> [Work item]: Write out the data below in full, unchanged, minus the images.

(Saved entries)

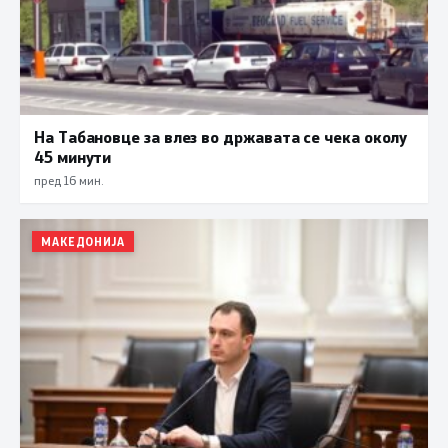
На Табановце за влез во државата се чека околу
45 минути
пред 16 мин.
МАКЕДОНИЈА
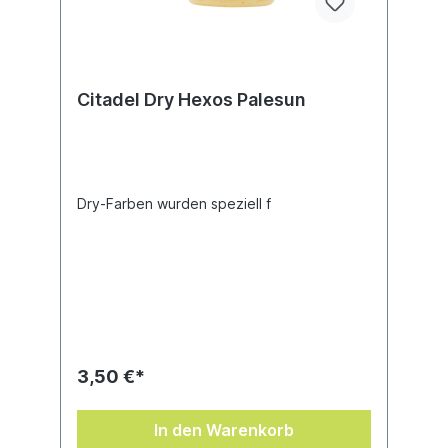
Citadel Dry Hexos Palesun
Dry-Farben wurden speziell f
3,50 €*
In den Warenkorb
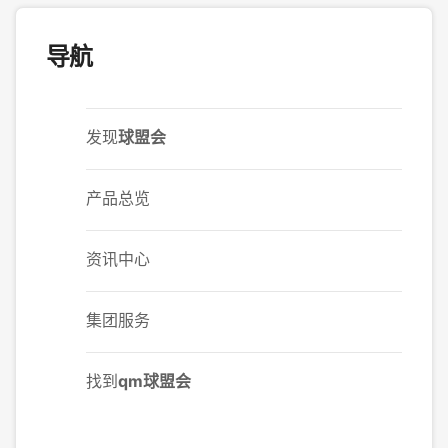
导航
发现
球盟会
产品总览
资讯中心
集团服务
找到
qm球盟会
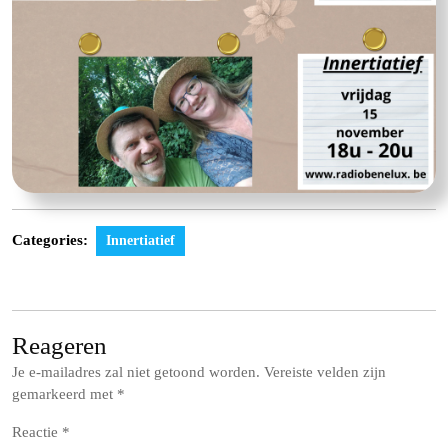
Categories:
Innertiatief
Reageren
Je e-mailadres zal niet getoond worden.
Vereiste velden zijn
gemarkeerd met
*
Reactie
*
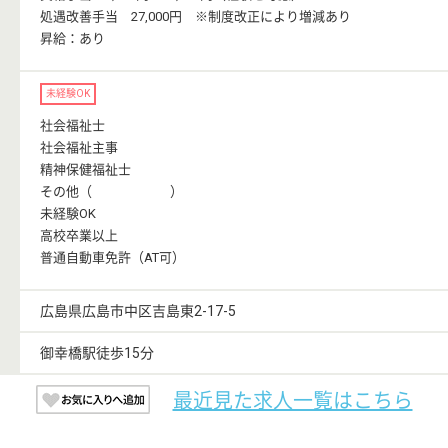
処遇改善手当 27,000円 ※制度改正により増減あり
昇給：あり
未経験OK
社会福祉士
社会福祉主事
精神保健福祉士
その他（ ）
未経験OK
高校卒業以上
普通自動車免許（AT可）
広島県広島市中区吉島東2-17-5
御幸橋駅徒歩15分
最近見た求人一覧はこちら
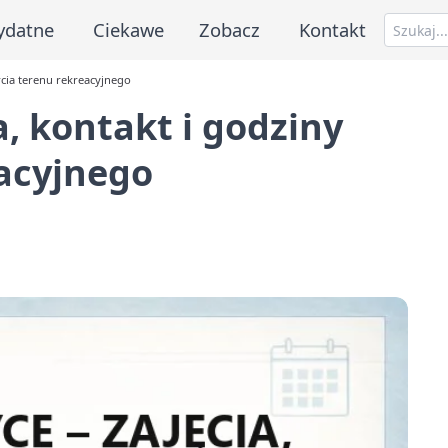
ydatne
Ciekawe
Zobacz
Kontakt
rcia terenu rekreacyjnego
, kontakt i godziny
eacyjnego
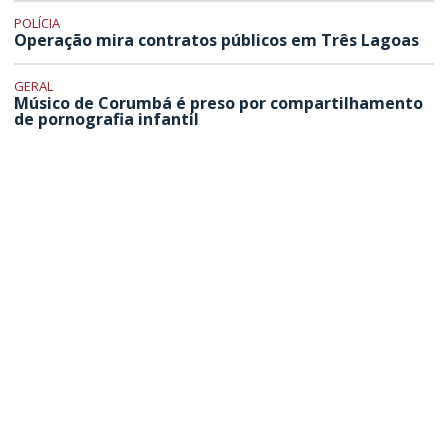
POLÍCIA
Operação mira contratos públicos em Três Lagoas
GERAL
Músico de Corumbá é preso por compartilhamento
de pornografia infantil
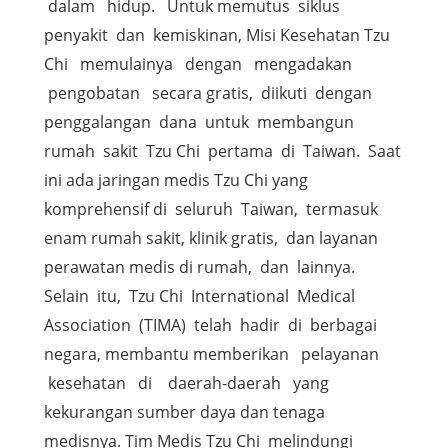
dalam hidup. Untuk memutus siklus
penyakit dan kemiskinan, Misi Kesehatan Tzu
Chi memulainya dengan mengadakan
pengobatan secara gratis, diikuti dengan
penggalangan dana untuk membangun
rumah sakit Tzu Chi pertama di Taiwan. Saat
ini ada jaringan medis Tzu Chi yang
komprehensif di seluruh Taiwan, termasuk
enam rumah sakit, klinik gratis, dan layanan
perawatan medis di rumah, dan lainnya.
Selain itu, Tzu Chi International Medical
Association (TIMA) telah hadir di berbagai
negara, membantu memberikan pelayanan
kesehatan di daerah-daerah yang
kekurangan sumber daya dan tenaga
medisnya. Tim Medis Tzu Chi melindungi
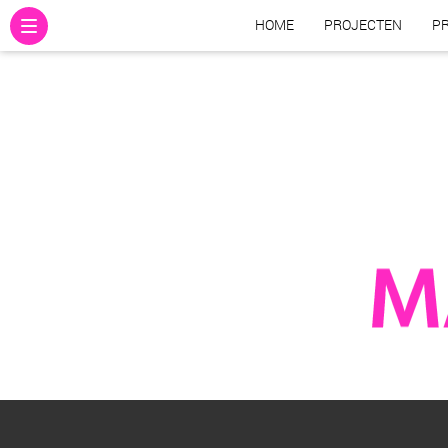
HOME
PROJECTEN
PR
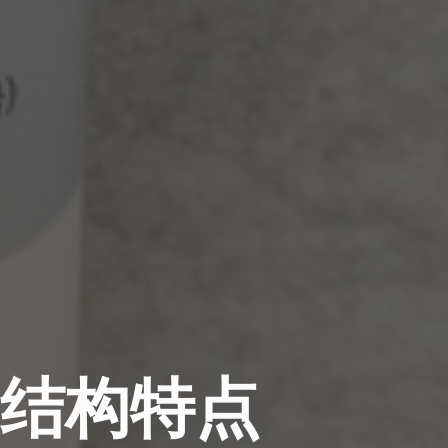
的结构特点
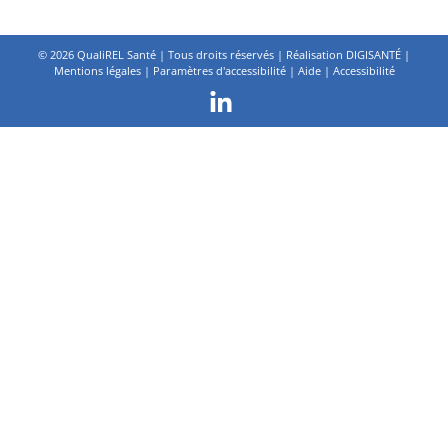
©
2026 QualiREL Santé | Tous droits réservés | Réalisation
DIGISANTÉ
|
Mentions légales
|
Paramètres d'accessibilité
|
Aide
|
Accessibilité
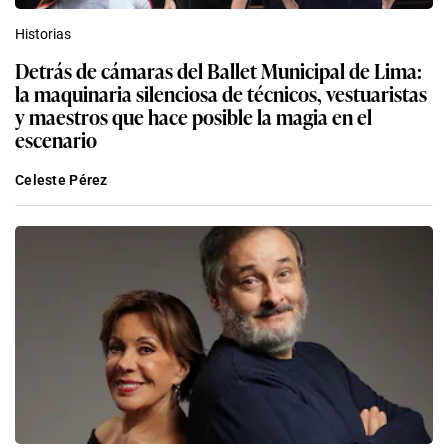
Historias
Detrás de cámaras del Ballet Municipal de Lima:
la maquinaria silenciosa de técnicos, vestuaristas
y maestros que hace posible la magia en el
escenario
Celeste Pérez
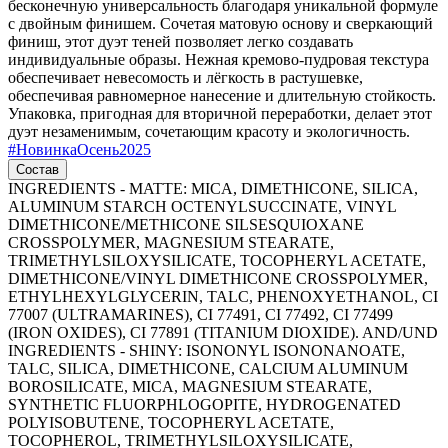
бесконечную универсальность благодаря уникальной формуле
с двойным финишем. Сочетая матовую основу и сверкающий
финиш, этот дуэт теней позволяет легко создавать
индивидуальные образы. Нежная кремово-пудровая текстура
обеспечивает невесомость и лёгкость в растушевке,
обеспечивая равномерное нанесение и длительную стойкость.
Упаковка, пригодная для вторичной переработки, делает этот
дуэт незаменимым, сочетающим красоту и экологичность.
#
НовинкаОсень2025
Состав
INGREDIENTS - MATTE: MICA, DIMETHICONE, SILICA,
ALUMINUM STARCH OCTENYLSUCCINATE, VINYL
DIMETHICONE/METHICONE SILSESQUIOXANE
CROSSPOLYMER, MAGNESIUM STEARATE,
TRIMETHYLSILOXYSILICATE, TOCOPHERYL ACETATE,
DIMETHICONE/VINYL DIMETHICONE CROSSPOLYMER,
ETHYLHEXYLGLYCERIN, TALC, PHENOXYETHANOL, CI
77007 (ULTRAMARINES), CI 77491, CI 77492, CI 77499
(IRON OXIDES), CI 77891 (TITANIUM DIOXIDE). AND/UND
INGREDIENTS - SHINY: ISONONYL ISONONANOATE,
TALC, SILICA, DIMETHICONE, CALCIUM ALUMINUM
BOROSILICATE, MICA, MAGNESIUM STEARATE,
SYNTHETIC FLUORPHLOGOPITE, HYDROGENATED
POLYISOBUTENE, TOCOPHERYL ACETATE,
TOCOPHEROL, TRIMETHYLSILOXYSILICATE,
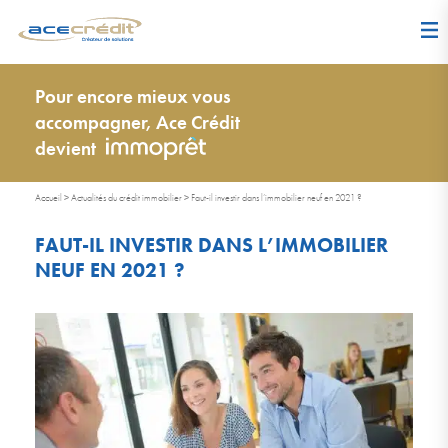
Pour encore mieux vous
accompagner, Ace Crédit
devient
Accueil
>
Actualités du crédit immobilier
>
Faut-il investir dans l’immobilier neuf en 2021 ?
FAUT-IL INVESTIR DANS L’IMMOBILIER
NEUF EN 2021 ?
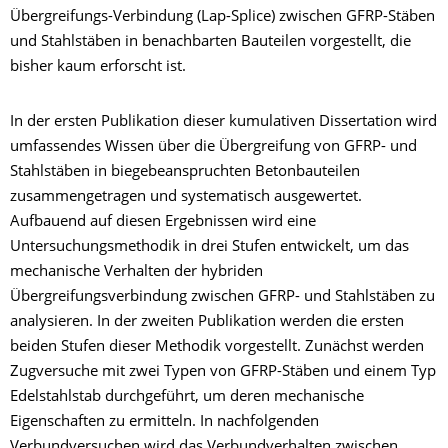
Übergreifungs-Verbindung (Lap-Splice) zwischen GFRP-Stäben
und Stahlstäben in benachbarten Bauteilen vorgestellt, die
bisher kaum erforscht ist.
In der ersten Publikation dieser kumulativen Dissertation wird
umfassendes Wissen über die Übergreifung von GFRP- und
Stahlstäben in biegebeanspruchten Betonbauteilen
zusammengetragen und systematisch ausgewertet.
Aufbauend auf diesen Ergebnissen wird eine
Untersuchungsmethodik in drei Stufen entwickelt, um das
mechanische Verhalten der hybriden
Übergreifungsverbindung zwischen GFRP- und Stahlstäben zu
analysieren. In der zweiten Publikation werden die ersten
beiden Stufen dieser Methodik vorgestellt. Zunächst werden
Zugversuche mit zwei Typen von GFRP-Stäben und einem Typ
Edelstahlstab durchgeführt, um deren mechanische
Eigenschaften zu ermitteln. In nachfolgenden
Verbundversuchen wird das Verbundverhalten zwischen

> [Exercise output]:
На Табановце за влез во државата се чека околу
45 минути
пред 16 мин.
МАКЕДОНИЈА
Citadel Dry Hexos Palesun
Dry-Farben wurden speziell f
3,50 €*
In den Warenkorb
导航
发现
球盟会
产品总览
资讯中心
集团服务
找到
qm球盟会
Categories:
Innertiatief
Reageren
Je e-mailadres zal niet getoond worden.
Vereiste velden zijn
gemarkeerd met
*
Reactie
*
処遇改善手当 27,000円 ※制度改正により増減あり
昇給：あり
未経験OK
社会福祉士
社会福祉主事
精神保健福祉士
その他（ ）
未経験OK
高校卒業以上
普通自動車免許（AT可）
広島県広島市中区吉島東2-17-5
御幸橋駅徒歩15分
最近見た求人一覧はこちら
ydatne
Ciekawe
Zobacz
Kontakt
rcia terenu rekreacyjnego
, kontakt i godziny
eacyjnego
POLÍCIA
Operação mira contratos públicos em Três Lagoas
GERAL
Músico de Corumbá é preso por compartilhamento
de pornografia infantil
dalam hidup. Untuk memutus siklus
penyakit dan kemiskinan, Misi Kesehatan Tzu
Chi memulainya dengan mengadakan
pengobatan secara gratis, diikuti dengan
penggalangan dana untuk membangun
rumah sakit Tzu Chi pertama di Taiwan. Saat
ini ada jaringan medis Tzu Chi yang
komprehensif di seluruh Taiwan, termasuk
enam rumah sakit, klinik gratis, dan layanan
perawatan medis di rumah, dan lainnya.
Selain itu, Tzu Chi International Medical
Association (TIMA) telah hadir di berbagai
negara, membantu memberikan pelayanan
kesehatan di daerah-daerah yang
kekurangan sumber daya dan tenaga
medisnya. Tim Medis Tzu Chi melindungi
HOME
PROJECTEN
PR
的结构特点
©
2026 QualiREL Santé | Tous droits réservés | Réalisation
DIGISANTÉ
|
Mentions légales
|
Paramètres d'accessibilité
|
Aide
|
Accessibilité
Historias
Detrás de cámaras del Ballet Municipal de Lima:
la maquinaria silenciosa de técnicos, vestuaristas
y maestros que hace posible la magia en el
escenario
Celeste Pérez
бесконечную универсальность благодаря уникальной формуле
с двойным финишем. Сочетая матовую основу и сверкающий
финиш, этот дуэт теней позволяет легко создавать
индивидуальные образы. Нежная кремово-пудровая текстура
обеспечивает невесомость и лёгкость в растушевке,
обеспечивая равномерное нанесение и длительную стойкость.
Упаковка, пригодная для вторичной переработки, делает этот
дуэт незаменимым, сочетающим красоту и экологичность.
#
НовинкаОсень2025
Состав
INGREDIENTS - MATTE: MICA, DIMETHICONE, SILICA,
ALUMINUM STARCH OCTENYLSUCCINATE, VINYL
DIMETHICONE/METHICONE SILSESQUIOXANE
CROSSPOLYMER, MAGNESIUM STEARATE,
TRIMETHYLSILOXYSILICATE, TOCOPHERYL ACETATE,
DIMETHICONE/VINYL DIMETHICONE CROSSPOLYMER,
ETHYLHEXYLGLYCERIN, TALC, PHENOXYETHANOL, CI
77007 (ULTRAMARINES), CI 77491, CI 77492, CI 77499
(IRON OXIDES), CI 77891 (TITANIUM DIOXIDE). AND/UND
INGREDIENTS - SHINY: ISONONYL ISONONANOATE,
TALC, SILICA, DIMETHICONE, CALCIUM ALUMINUM
BOROSILICATE, MICA, MAGNESIUM STEARATE,
SYNTHETIC FLUORPHLOGOPITE, HYDROGENATED
POLYISOBUTENE, TOCOPHERYL ACETATE,
TOCOPHEROL, TRIMETHYLSILOXYSILICATE,
Pour encore mieux vous
accompagner, Ace Crédit
devient
Accueil
>
Actualités du crédit immobilier
>
Faut-il investir dans l’immobilier neuf en 2021 ?
FAUT-IL INVESTIR DANS L’IMMOBILIER
NEUF EN 2021 ?
Übergreifungs-Verbindung (Lap-Splice) zwischen GFRP-Stäben
und Stahlstäben in benachbarten Bauteilen vorgestellt, die
bisher kaum erforscht ist.
In der ersten Publikation dieser kumulativen Dissertation wird
umfassendes Wissen über die Übergreifung von GFRP- und
Stahlstäben in biegebeanspruchten Betonbauteilen
zusammengetragen und systematisch ausgewertet.
Aufbauend auf diesen Ergebnissen wird eine
Untersuchungsmethodik in drei Stufen entwickelt, um das
mechanische Verhalten der hybriden
Übergreifungsverbindung zwischen GFRP- und Stahlstäben zu
analysieren. In der zweiten Publikation werden die ersten
beiden Stufen dieser Methodik vorgestellt. Zunächst werden
Zugversuche mit zwei Typen von GFRP-Stäben und einem Typ
Edelstahlstab durchgeführt, um deren mechanische
Eigenschaften zu ermitteln. In nachfolgenden
Verbundversuchen wird das Verbundverhalten zwischen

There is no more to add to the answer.